WORK REQUIRED >>
Count how many lines in the records below contain the string "kaart", with case counting, and reply with that number alone.

++++++++++++++++++++

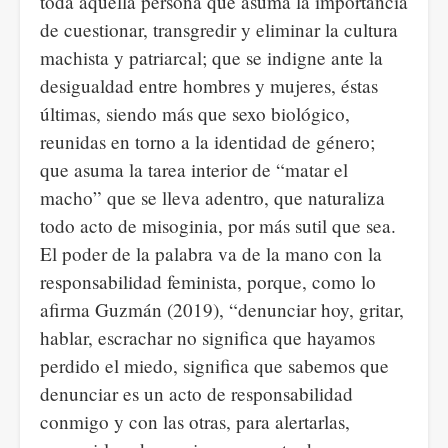
toda aquella persona que asuma la importancia
de cuestionar, transgredir y eliminar la cultura
machista y patriarcal; que se indigne ante la
desigualdad entre hombres y mujeres, éstas
últimas, siendo más que sexo biológico,
reunidas en torno a la identidad de género;
que asuma la tarea interior de “matar el
macho” que se lleva adentro, que naturaliza
todo acto de misoginia, por más sutil que sea.
El poder de la palabra va de la mano con la
responsabilidad feminista, porque, como lo
afirma Guzmán (2019), “denunciar hoy, gritar,
hablar, escrachar no significa que hayamos
perdido el miedo, significa que sabemos que
denunciar es un acto de responsabilidad
conmigo y con las otras, para alertarlas,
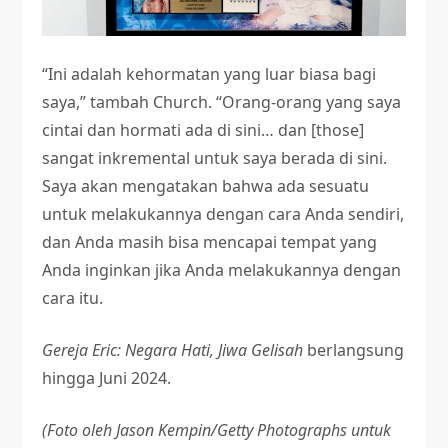
“Ini adalah kehormatan yang luar biasa bagi
saya,” tambah Church. “Orang-orang yang saya
cintai dan hormati ada di sini… dan [those]
sangat inkremental untuk saya berada di sini.
Saya akan mengatakan bahwa ada sesuatu
untuk melakukannya dengan cara Anda sendiri,
dan Anda masih bisa mencapai tempat yang
Anda inginkan jika Anda melakukannya dengan
cara itu.
Gereja Eric: Negara Hati, Jiwa Gelisah
berlangsung
hingga Juni 2024.
(Foto oleh Jason Kempin/Getty Photographs untuk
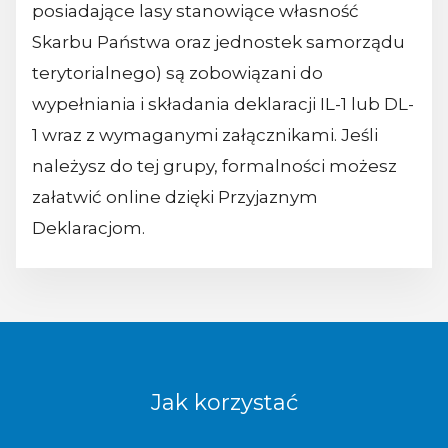
posiadające lasy stanowiące własność
Skarbu Państwa oraz jednostek samorządu
terytorialnego) są zobowiązani do
wypełniania i składania deklaracji IL-1 lub DL-
1 wraz z wymaganymi załącznikami. Jeśli
należysz do tej grupy, formalności możesz
załatwić online dzięki Przyjaznym
Deklaracjom.
Jak korzystać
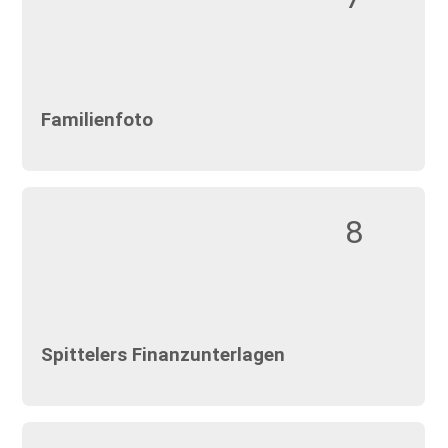
Familienfoto
8
Spittelers Finanzunterlagen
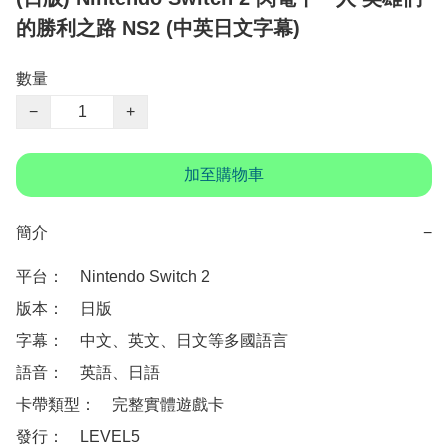
的勝利之路 NS2 (中英日文字幕)
數量
−
+
加至購物車
簡介
−
平台：　Nintendo Switch 2

版本：　日版

字幕：　中文、英文、日文等多國語言

語音：　英語、日語

卡帶類型：　完整實體遊戲卡

發行：　LEVEL5 
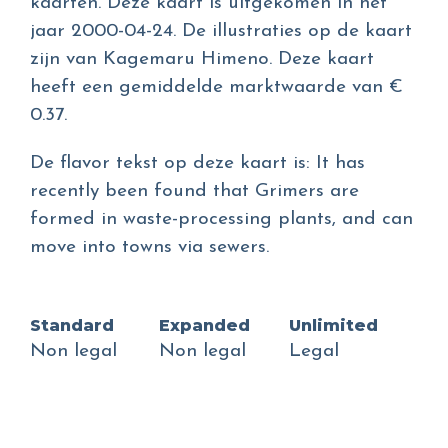
kaarten. Deze kaart is uitgekomen in het
jaar 2000-04-24. De illustraties op de kaart
zijn van Kagemaru Himeno. Deze kaart
heeft een gemiddelde marktwaarde van €
0.37.
De flavor tekst op deze kaart is: It has
recently been found that Grimers are
formed in waste-processing plants, and can
move into towns via sewers.
Standard
Expanded
Unlimited
Non legal
Non legal
Legal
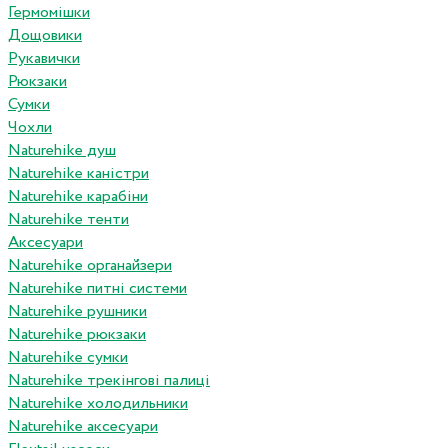
Гермомішки
Дощовики
Рукавички
Рюкзаки
Сумки
Чохли
Naturehike душ
Naturehike каністри
Naturehike карабіни
Naturehike тенти
Аксесуари
Naturehike органайзери
Naturehike питні системи
Naturehike рушники
Naturehike рюкзаки
Naturehike сумки
Naturehike трекінгові палиці
Naturehike холодильники
Naturehike аксесуари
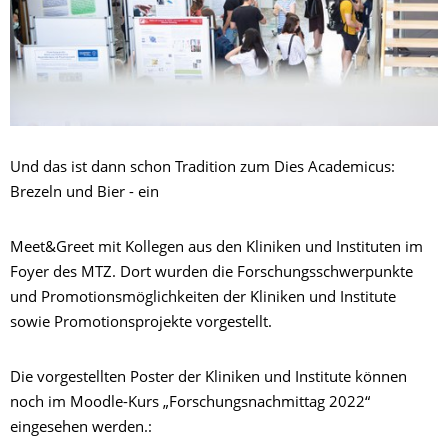
Und das ist dann schon Tradition zum Dies Academicus:
Brezeln und Bier - ein
Meet&Greet mit Kollegen aus den Kliniken und Instituten im
Foyer des MTZ. Dort wurden die Forschungsschwerpunkte
und Promotionsmöglichkeiten der Kliniken und Institute
sowie Promotionsprojekte vorgestellt.
Die vorgestellten Poster der Kliniken und Institute können
noch im Moodle-Kurs „Forschungsnachmittag 2022“
eingesehen werden.:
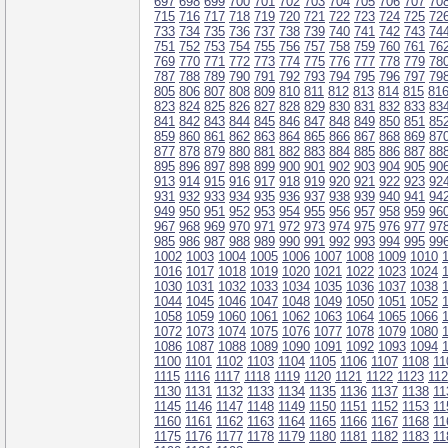
697
698
699
700
701
702
703
704
705
706
707
70
715
716
717
718
719
720
721
722
723
724
725
72
733
734
735
736
737
738
739
740
741
742
743
74
751
752
753
754
755
756
757
758
759
760
761
76
769
770
771
772
773
774
775
776
777
778
779
78
787
788
789
790
791
792
793
794
795
796
797
79
805
806
807
808
809
810
811
812
813
814
815
81
823
824
825
826
827
828
829
830
831
832
833
83
841
842
843
844
845
846
847
848
849
850
851
85
859
860
861
862
863
864
865
866
867
868
869
87
877
878
879
880
881
882
883
884
885
886
887
88
895
896
897
898
899
900
901
902
903
904
905
90
913
914
915
916
917
918
919
920
921
922
923
92
931
932
933
934
935
936
937
938
939
940
941
94
949
950
951
952
953
954
955
956
957
958
959
96
967
968
969
970
971
972
973
974
975
976
977
97
985
986
987
988
989
990
991
992
993
994
995
99
1002
1003
1004
1005
1006
1007
1008
1009
1010
1016
1017
1018
1019
1020
1021
1022
1023
1024
1030
1031
1032
1033
1034
1035
1036
1037
1038
1044
1045
1046
1047
1048
1049
1050
1051
1052
1058
1059
1060
1061
1062
1063
1064
1065
1066
1072
1073
1074
1075
1076
1077
1078
1079
1080
1086
1087
1088
1089
1090
1091
1092
1093
1094
1100
1101
1102
1103
1104
1105
1106
1107
1108
11
1115
1116
1117
1118
1119
1120
1121
1122
1123
11
1130
1131
1132
1133
1134
1135
1136
1137
1138
11
1145
1146
1147
1148
1149
1150
1151
1152
1153
11
1160
1161
1162
1163
1164
1165
1166
1167
1168
11
1175
1176
1177
1178
1179
1180
1181
1182
1183
11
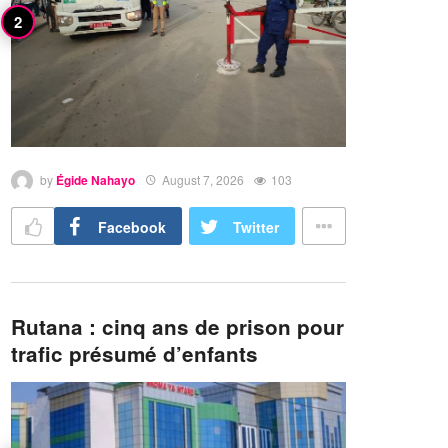
by
Égide Nahayo
August 7, 2026
103
Facebook
Twitter
Rutana : cinq ans de prison pour
trafic présumé d’enfants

++++++++++++++++++++

EXERCISE RESULT >>
4